◆ **ЧТО ТРЕБУЕТСЯ**
Продолжите текст о книге Марины с того места, на котором он заканчивается.

Марина довольно много говорит о европейских и русских культурных героях, это всегда деконструкция. Книга читается как документальный поэтический дневник, где появляются (без дополнительной мотивировки) фигуры, мужские или женские, которые по внутренним причинам оказались важны для автора и чем-то её задели. Мой любимый фрагмент – почти монструозное по объёму материала описание жития Льва Толстого и Софьи Андреевны в современной феминистской оптике. Это и горько, и смешно, и важно для молодых мужчин и женщин в России, которые сегодня участвуют в спорах о гендерном насилии.

Собранные записи данных:
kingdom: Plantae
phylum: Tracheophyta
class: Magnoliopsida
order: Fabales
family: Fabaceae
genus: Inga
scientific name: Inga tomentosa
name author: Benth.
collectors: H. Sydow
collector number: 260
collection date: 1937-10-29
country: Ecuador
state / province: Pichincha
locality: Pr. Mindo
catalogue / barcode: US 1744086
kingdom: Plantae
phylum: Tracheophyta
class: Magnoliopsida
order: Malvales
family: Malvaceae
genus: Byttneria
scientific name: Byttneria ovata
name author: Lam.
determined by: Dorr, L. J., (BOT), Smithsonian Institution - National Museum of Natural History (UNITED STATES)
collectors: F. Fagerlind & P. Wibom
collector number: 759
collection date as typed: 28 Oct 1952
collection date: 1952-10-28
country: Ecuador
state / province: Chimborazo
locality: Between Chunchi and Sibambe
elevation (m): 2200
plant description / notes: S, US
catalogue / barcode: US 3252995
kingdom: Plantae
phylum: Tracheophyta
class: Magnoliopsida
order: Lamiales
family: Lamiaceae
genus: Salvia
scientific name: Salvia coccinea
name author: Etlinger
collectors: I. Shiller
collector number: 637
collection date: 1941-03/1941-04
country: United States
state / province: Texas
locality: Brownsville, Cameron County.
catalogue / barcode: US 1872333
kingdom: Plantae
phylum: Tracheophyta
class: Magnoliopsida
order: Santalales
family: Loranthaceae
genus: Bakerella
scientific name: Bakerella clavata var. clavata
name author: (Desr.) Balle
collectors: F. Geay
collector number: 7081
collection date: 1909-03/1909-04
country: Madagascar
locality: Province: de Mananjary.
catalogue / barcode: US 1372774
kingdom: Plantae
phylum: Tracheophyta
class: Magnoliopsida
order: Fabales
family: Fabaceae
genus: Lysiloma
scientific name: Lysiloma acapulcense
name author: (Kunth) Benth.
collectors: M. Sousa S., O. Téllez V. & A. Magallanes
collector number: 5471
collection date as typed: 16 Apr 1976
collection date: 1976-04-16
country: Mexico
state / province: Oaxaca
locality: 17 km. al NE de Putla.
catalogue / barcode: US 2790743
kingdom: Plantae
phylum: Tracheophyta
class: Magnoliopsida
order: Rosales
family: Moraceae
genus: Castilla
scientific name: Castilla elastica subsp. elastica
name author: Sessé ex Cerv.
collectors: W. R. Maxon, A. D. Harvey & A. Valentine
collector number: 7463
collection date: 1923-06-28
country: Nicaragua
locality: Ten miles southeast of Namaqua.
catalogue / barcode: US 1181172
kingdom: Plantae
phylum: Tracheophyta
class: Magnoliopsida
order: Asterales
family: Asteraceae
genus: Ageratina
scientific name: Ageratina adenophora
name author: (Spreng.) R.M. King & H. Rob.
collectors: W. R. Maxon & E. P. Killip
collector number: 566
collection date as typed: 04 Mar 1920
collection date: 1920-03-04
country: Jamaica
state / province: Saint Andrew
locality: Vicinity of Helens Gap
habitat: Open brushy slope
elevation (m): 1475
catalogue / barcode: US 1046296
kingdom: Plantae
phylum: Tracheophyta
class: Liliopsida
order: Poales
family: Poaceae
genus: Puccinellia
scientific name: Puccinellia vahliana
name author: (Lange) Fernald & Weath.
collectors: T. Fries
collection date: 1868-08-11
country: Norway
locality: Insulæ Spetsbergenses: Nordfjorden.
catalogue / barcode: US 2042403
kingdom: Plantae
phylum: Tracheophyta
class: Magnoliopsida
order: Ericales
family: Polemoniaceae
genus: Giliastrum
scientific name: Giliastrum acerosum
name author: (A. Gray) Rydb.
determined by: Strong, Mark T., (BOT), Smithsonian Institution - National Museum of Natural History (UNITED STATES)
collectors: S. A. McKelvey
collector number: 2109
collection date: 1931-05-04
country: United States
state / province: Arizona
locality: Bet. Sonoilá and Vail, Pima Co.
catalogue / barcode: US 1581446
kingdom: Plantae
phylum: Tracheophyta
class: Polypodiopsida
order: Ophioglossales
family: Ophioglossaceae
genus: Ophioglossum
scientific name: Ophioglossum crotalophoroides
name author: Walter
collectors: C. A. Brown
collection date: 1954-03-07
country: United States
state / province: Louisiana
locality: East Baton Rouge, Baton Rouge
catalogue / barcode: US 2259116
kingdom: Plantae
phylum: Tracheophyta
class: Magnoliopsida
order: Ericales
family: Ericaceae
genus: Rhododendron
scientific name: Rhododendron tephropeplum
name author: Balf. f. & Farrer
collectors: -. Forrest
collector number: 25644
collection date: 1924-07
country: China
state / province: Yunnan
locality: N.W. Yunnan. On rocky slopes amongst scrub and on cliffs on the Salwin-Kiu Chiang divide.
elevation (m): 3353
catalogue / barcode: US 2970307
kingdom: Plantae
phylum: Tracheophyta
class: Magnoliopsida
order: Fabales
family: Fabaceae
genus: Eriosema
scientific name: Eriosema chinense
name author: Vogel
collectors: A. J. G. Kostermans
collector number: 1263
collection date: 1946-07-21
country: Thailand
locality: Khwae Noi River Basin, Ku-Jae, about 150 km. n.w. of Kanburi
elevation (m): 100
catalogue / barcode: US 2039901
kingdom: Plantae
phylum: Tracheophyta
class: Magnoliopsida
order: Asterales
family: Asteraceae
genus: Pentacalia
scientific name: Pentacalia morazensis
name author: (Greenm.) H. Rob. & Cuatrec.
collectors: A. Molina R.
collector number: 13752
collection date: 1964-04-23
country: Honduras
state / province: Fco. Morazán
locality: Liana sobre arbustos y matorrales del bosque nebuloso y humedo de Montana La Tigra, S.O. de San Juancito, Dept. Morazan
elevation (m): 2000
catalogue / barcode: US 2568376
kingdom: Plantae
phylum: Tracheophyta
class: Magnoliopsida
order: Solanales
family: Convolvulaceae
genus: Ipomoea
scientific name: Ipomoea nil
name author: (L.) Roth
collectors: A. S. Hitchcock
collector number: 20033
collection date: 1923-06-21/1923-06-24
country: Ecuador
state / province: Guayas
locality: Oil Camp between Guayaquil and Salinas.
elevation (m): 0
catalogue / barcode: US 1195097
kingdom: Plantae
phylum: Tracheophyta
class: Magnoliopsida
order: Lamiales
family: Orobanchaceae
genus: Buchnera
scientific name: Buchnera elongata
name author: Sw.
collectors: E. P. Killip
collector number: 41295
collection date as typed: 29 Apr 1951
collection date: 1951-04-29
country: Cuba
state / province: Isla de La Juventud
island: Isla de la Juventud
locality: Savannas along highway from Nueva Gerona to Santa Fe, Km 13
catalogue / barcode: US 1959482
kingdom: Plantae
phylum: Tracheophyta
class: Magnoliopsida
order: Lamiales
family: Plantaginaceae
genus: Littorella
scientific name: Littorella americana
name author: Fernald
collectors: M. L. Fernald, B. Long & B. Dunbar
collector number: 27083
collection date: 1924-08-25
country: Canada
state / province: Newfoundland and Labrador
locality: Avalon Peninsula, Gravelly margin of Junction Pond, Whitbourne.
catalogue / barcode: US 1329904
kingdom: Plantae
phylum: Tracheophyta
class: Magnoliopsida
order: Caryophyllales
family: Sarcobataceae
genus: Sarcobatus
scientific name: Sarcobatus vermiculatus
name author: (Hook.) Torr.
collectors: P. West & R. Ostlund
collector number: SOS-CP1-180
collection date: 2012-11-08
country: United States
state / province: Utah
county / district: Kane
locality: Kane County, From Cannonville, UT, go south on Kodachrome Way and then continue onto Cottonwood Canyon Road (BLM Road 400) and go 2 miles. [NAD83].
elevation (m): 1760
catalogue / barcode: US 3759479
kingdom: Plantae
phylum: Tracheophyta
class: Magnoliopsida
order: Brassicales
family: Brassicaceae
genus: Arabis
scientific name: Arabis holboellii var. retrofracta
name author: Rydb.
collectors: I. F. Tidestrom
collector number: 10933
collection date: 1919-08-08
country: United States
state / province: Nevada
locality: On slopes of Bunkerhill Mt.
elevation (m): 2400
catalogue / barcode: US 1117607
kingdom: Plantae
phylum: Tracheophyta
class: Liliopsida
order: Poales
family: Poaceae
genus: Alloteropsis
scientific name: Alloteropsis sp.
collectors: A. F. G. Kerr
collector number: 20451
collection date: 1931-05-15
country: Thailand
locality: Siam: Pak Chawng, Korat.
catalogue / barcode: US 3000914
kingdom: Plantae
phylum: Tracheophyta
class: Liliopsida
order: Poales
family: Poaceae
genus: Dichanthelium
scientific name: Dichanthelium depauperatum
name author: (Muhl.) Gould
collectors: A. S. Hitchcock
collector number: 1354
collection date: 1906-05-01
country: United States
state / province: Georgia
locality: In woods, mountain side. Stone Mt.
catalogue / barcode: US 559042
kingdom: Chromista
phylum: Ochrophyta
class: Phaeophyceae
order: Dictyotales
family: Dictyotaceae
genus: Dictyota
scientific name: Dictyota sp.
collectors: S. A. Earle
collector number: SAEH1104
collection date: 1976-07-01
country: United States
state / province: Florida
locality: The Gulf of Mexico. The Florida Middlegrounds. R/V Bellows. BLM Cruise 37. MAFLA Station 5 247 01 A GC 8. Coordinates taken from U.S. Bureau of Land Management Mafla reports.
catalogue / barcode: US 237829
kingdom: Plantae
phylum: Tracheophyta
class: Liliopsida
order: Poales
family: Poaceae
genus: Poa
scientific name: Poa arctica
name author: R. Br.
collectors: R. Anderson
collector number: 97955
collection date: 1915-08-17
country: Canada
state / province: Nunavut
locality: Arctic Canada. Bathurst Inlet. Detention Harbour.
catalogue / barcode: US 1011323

◆ **ПОЛЕ ОТВЕТА**
Они подключают свои хребты к чёрному Радио Вавилон, писал когда-то Жадан о своих персонажах, люмпенах и проходимцах на задворках Европы. Этим людям по утрам нужно подключаться к мировому смешению языков, которое создаёт в их рассеянных умах определённый порядок. Когда я читаю тексты Марины, то чувствую себя шулером из стихотворения: разум его выстраивается разными радиоголосами, мужскими и женскими, их перебивает музыка. Я отчасти хорошо понимаю, отчасти по-своему интерпретирую то, что все они вместе хотели бы мне сказать.
Елена Фанайлова
…книга появляется на пересечении трёх осей…
1) конструктивно-манипулятивный принцип, представляющий собой простое перелистывание, перебирание страниц;
2) визуально-графический, оформляющий страницу как ноуменальную единицу, некий стоп-кадр;
3) текстуально-мета-книжный, снимающий вопрос о книге как материальном объекте.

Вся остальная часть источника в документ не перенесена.